Tuesday, December 22, 2009

Media-Whore D'Oeuvres



"Nearly half a century ago, a New York neighborhood was condemned for its heedless indifference to a young woman’s cries as she was being murdered. Today, Kitty Genovese’s screams might draw people out of their apartments -- but only to capture her death on cellphone cameras and post it to YouTube. Brittany Murphy’s is only the latest name in a march of celebrities to die prematurely and publicly -- while the whole world watches but no one helps. For model Anna Nicole Smith, the end came following years of gluttonous consumption of prescribed sedatives and painkillers. Michael Jackson’s final curtain fell rather randomly after one of his requests for a powerful anesthetic that is normally only administered in hospitals prior to surgery. What these three have in common is not merely the lurid transparency of their afflictions and the apparent ease with which their deaths could be predicted." (TheWrap)

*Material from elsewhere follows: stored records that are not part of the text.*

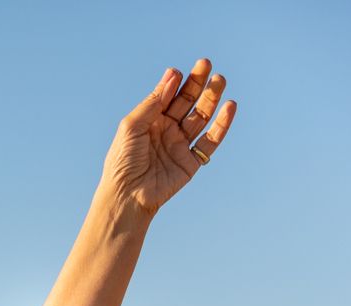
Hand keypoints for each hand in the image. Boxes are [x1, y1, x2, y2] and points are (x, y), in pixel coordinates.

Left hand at [103, 59, 237, 215]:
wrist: (126, 195)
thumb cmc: (122, 162)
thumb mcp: (132, 126)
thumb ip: (152, 102)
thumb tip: (172, 75)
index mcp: (149, 122)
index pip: (166, 97)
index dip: (174, 83)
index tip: (179, 71)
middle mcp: (166, 131)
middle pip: (186, 103)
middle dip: (196, 84)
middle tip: (206, 64)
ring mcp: (179, 146)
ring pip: (200, 117)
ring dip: (211, 98)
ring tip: (219, 79)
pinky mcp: (191, 162)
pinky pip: (210, 141)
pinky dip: (221, 125)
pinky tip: (229, 106)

"A friend gave me a copy of Dominick Dunne’s new book, Too Much Money. The advance buzz on it has been so-so and even not-so although the critic in the New York Times liked it. So I opened it with a couple of thoughts. First of all, Dominick knew this was going to be his last book. He’d visited a famous psychic on one of his travels several years ago, and the psychic told him this book would be his last. He could have rationalized and thought to himself that he had now had a long career and might just retire. Except Dominick was very realistic about his life at that point. He was past his eightieth. He’d had a bout of prostate cancer which he’d pretty much licked, and then there was a new one. He liked his life. He was not an unhappy man. He was grateful for all the great success he’d had in the latter years of his life. Fame and fortune just the way he would have ordered it up in a Hollywood script. He’d lived long enough to know what a reward that was in and of itself. He also knew that at that age, he might be on his way out." (NYSocialDiary)

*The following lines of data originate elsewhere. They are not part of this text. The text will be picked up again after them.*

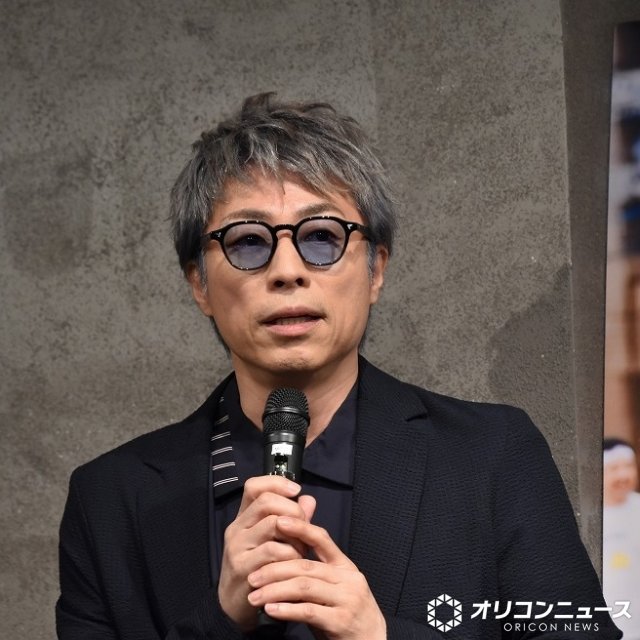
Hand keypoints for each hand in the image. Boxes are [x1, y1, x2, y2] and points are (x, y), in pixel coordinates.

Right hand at [218, 476, 315, 630]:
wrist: (233, 607)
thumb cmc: (258, 569)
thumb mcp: (271, 541)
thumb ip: (291, 520)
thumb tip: (308, 499)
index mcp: (243, 518)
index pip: (254, 486)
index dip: (277, 482)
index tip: (296, 489)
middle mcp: (237, 529)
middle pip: (266, 501)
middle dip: (293, 510)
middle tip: (303, 526)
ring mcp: (238, 547)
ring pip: (273, 524)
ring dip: (295, 536)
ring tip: (300, 549)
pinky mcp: (243, 568)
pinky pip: (275, 552)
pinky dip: (291, 555)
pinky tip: (294, 565)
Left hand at [246, 517, 385, 639]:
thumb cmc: (345, 612)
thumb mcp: (334, 585)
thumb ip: (315, 568)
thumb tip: (288, 546)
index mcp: (344, 565)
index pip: (322, 538)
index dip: (300, 528)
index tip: (278, 521)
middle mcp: (348, 578)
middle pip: (305, 566)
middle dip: (275, 569)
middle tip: (253, 577)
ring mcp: (347, 599)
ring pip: (304, 587)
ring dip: (275, 591)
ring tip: (255, 596)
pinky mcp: (341, 621)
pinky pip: (308, 611)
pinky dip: (287, 610)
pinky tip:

"Richard M. Nixon appeared on more Time magazine covers (48) than anyone, but Barack Obama -- with 24 covers after just his first year in office -- is on pace to triple Tricky Dick's total if he wins a second term. Only 16 people have appeared on 10 or more Time covers, and all are politicians, though only one, Saddam Hussein (12), was not American, Teqnolog reports. Ronald Reagan was second with 45, followed by Bill Clinton (33), George W. Bush (31) and Jimmy Carter (27). Hillary Clinton, with 16, has appeared on the most Time covers for a female and for a non-president." (NYPost)

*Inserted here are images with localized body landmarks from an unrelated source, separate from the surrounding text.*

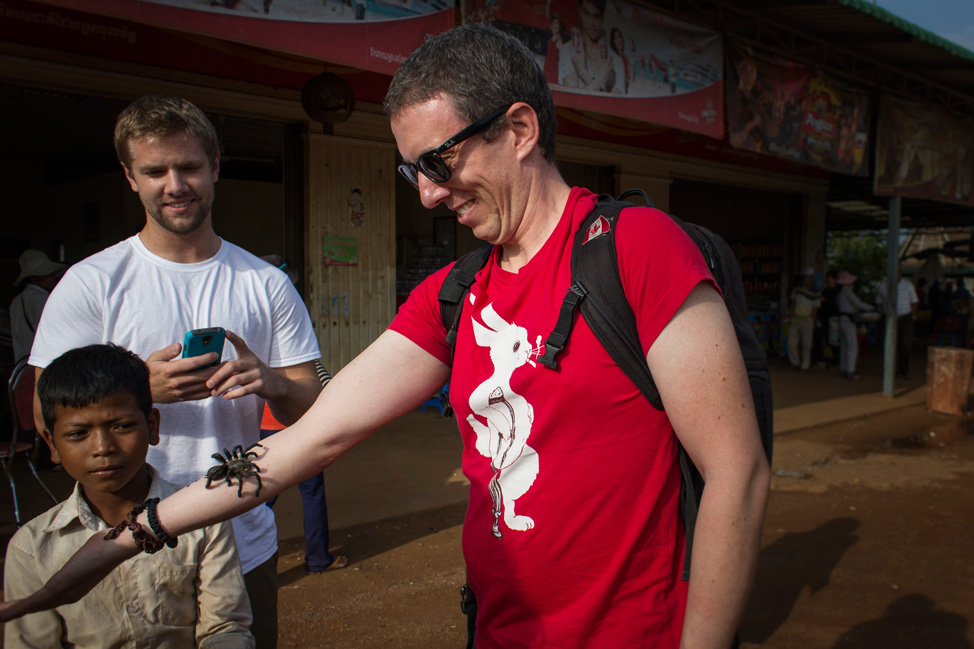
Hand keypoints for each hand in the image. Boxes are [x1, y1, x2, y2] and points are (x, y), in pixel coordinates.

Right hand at [0, 531, 137, 620]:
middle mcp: (69, 594)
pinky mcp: (58, 588)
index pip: (48, 600)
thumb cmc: (109, 543)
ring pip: (31, 606)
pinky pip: (31, 603)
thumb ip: (88, 554)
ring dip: (11, 611)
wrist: (118, 544)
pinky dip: (14, 609)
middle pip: (38, 606)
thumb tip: (95, 547)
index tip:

"As for the mega-budget, (Guy Ritchie) continues, it did not make him nervous. It was simply a total joy after 10 years of doing independently financed movies, one of which (Revolver) took a long, long time to get distributed in the United States. 'I had deeper pockets and bigger support on this. So if I said, Can I have this scene tomorrow, previously there’d be a pause while you’d ask the line producer and there’d be a bit of biting something interesting under their fingernails going on and then you realized that had answered the question for you, which was no. You couldn’t have that. So obviously that wasn’t an issue this time and that was great.' Making Sherlock Holmes was also cathartic for Ritchie in another significant way—he started shooting the film just as his eight-year marriage to Madonna was ending. Did having so much going on his personal life at the time of the film shoot make things easier or harder? 'Easier,' he says, 'It was just sort of heads down, arms swinging' ... The whole thing is supposed to be ironic,' Ritchie says of the remake, which, although technically a romantic comedy, suggested that what a domineering woman really needs from her man is a good smack. 'It’s about a man that hits a woman, and at the same time, it was her. There were all sorts of irony. If you ask me, everything about it was rather interesting, but it was such a feral relationship between a man and woman and you just can’t get away with that in contemporary society.' His sublimated rage at Madonna notwithstanding, he is happy to defend her as a thespian. 'If you ask me, I think she’s all right. I think she’s perfectly good. I just don’t think people can get her persona out of the way.'" (TheDailyBeast)



"How, after the events of the past year, can anyone believe that politics can or should be taken out of banking? To the contrary, recreating a financial services industry that serves an interest wider than the bankers requires more politics. The immediate cause of the ire in the City of London is the Treasury’s imposition of a 50 per cent supertax on bonuses of more than [US $40,000] (a figure, incidentally. higher than the average annual wage in Britain). Behind the rebellion, though, lies a deeper complaint. Hard as it is to believe, bankers seem to think politicians are interfering too much with the free play of market forces. Another way of putting this would be to say that now that governments have socialised all the losses, they should stand back to allow the banker to re-privatise the profits. In the case of RBS, the retort is obvious. Rescued from bankruptcy, Mr Hester’s bank is largely state-owned. More than four-fifths of the shares are owned by taxpayers; and a couple of hundred billion pounds of RBS assets are insured by the Treasury. The politicians, in other words, are representatives of the principal shareholders. And Mr Hester thinks there is too much 'politics' in the relationship?"